(Items from a dataset)
┌──

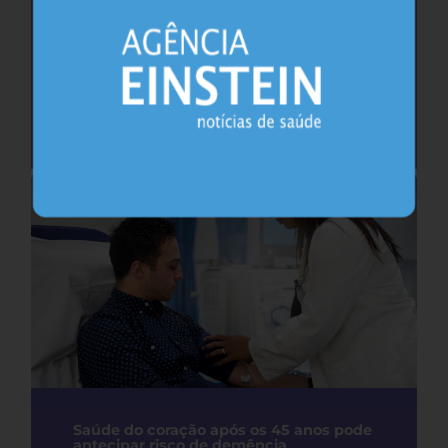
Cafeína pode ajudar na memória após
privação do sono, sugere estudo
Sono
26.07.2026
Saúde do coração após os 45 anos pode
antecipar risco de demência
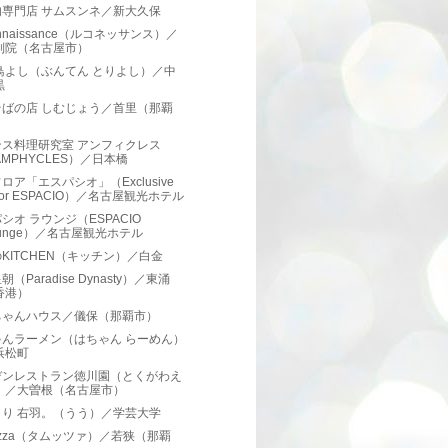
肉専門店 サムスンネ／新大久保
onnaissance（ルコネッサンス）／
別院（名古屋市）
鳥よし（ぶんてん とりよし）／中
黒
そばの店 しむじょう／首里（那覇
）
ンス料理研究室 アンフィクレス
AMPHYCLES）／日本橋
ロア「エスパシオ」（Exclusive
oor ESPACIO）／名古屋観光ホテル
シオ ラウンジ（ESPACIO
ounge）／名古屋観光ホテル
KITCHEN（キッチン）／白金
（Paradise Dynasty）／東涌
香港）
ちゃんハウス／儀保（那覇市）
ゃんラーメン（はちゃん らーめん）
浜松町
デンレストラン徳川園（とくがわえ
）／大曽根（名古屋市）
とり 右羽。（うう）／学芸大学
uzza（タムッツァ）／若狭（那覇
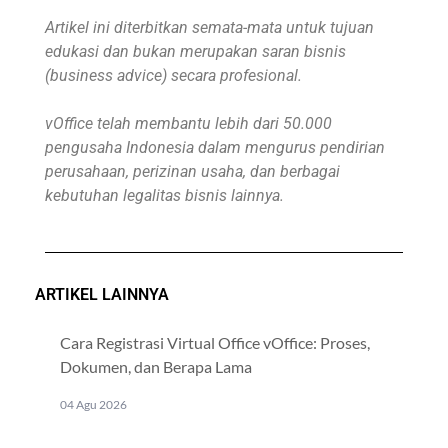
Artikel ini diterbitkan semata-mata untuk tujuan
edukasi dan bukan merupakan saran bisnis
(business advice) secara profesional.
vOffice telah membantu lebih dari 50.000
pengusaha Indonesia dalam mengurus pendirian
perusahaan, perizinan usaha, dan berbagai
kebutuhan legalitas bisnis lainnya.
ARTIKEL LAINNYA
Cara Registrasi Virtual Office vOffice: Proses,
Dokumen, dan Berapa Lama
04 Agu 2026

└──
┌──

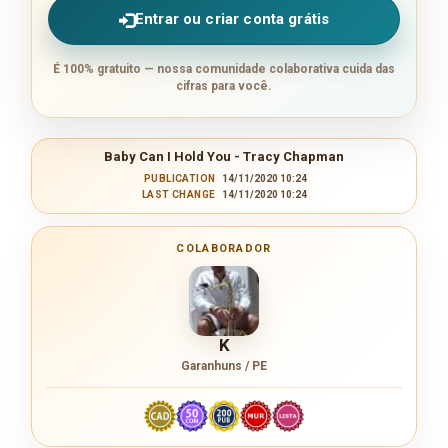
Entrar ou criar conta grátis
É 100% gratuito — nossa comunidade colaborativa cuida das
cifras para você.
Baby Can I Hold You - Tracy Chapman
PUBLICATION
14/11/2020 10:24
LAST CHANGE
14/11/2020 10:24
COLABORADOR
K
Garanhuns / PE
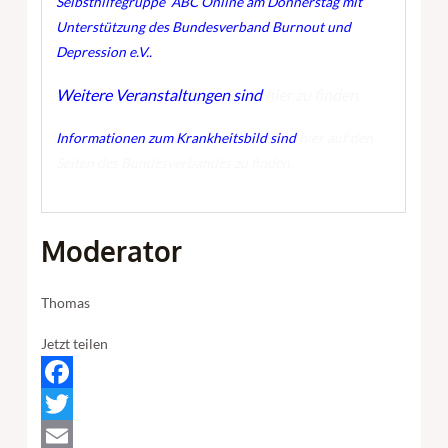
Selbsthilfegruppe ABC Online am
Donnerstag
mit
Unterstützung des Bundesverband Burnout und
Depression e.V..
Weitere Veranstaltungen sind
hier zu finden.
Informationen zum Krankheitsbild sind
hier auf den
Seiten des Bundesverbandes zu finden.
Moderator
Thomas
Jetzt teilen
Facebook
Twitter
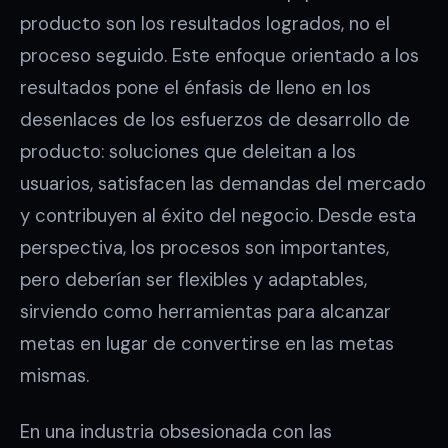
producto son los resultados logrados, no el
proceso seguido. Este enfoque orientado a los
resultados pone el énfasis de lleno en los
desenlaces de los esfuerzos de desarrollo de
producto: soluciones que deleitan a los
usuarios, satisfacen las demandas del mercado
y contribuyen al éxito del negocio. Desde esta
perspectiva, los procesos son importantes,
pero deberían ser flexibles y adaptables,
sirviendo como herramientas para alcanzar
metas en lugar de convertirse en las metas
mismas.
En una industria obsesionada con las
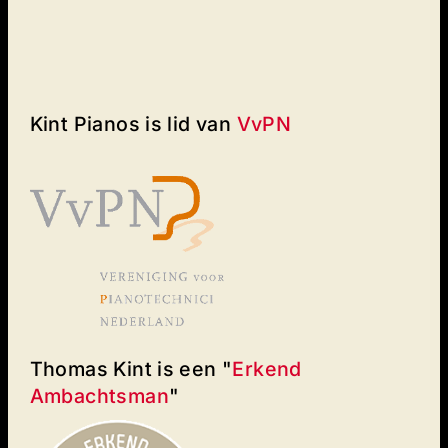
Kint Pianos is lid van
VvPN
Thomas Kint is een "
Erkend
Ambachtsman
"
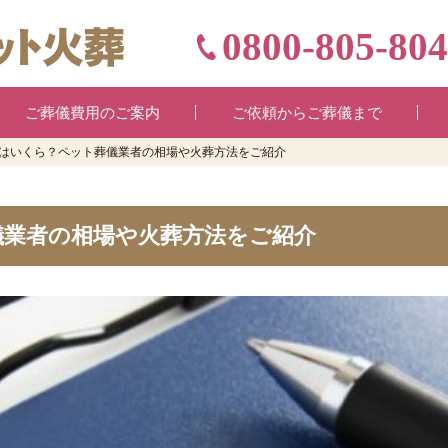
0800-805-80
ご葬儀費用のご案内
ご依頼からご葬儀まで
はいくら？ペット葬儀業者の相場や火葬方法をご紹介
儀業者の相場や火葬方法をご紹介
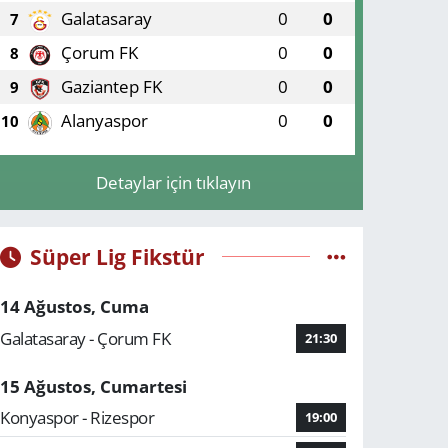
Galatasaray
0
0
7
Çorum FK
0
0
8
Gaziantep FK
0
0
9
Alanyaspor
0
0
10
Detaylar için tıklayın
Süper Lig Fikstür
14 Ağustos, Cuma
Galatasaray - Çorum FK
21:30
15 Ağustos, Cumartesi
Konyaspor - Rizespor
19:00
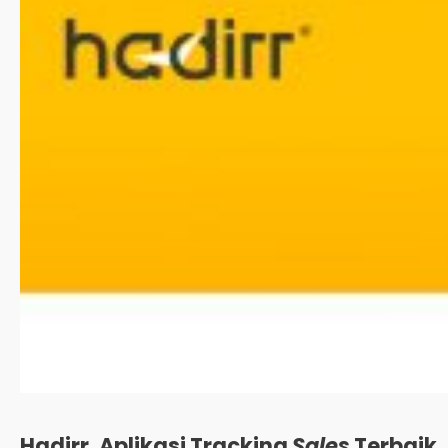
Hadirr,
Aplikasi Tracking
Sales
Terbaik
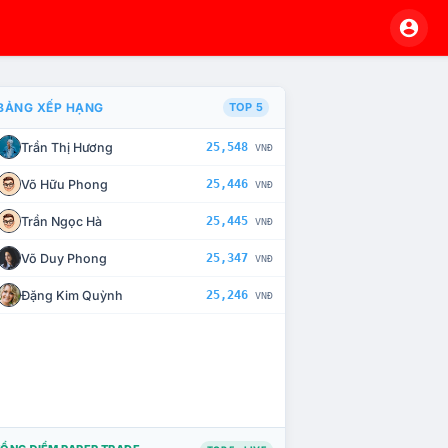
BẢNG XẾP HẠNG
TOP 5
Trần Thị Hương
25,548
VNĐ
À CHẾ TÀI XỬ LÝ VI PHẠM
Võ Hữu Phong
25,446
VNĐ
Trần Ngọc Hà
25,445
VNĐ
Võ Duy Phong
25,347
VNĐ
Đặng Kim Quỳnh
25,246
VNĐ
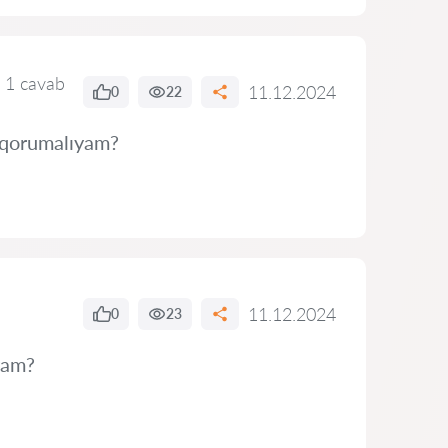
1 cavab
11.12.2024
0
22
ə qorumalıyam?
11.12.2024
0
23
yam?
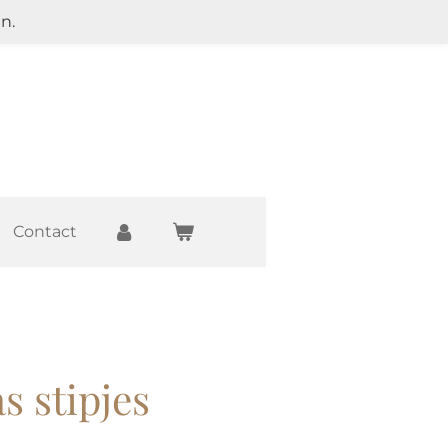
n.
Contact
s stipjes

└──

■ **The task**: Report the number of lines in the records above that include "sind", leaving out any other words.

■ **Written reply**: 2